I've found one myself that I don't believe has been mentioned called, The Narcissistic/Borderline Couple by Joan Lachkar, Ph.D.  Believe this book is geared toward the professional, however, I sadly found myself within the chapter of Borderline Personality Disorder.   :cry:  

I'm going to my therapist today to sort some things out but I do believe this book is exactly describing my husband, my marriage and me.  We are professional "dancers" -- lol.  It's not funny actually.

I don't know how many other voiceless may or may not identify with BPD, but it explains a lot more to me about me.  I'd suggest looking it up on the internet and make a determination for yourself.  I believe that knowledge is power, but it still hurts and infuriates me too.  

As always........ take care everyone.  Let me know what you think!  We'll compare notes.  

clara:
Here is a new book that looks like it could be spot on for dealing with an N-partner.  
It's called "Loving the Self-Absorbed"  by Nina Brown and talks about five patterns of N in a marriage.  I haven't read it yet, and probably won't because I have no motivation to "love" my N-partner. But that's just me.
Link to its description:

http://www.newharbinger.com/cgi-local/SoftCart.exe/online-store/scstore/p-3546.html?L+scstore+dcdl7700ff9d809d+1098643042

Tinkergirl:
hi...

i've also found that the Drama of the Gifted Child by Alice Miller is wonderful and the Narcissistic Family by Pressman.  The N Family book is a bit clinical and written for therapists, but it is clearly written and sheds lots of insight on how to manage the N family.

Anna:
Hey everyone,
I'm happy  :lol:  and embarrassed   :oops:  to report that I am definitely not  a Borderline Personality, although I do share some of the traits.
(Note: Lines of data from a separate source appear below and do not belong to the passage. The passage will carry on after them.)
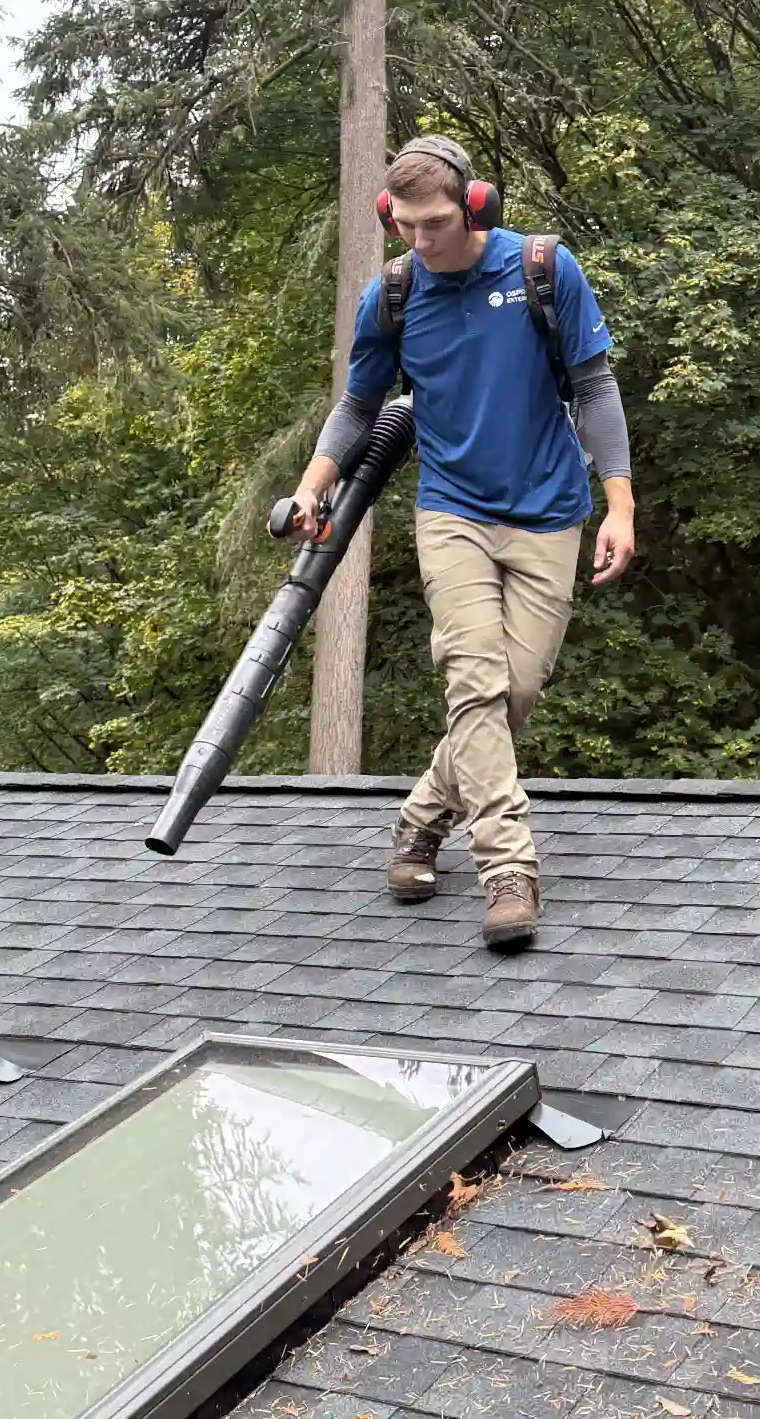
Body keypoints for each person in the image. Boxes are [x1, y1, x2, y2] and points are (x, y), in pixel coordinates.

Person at [283, 135, 634, 948]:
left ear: (475, 206)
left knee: (514, 694)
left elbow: (595, 388)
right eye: (403, 224)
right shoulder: (394, 295)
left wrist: (620, 507)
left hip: (550, 511)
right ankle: (509, 869)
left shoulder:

It has been determined however that I suffer from what is commonly known as "Medical Student's Disease".  LOL  That "diagnosis" gave me huge relief and a big laugh.  (If you haven't heard of it, you might want to look it up online for a quick giggle.)  

Hope I didn't lead any of you astray!  

I'm currently trying to read Alice Miller's Drama of the Gifted Child but I'm finding it very difficult to get into it after my last experience!  LOL   Gotta laugh....   it's very healing.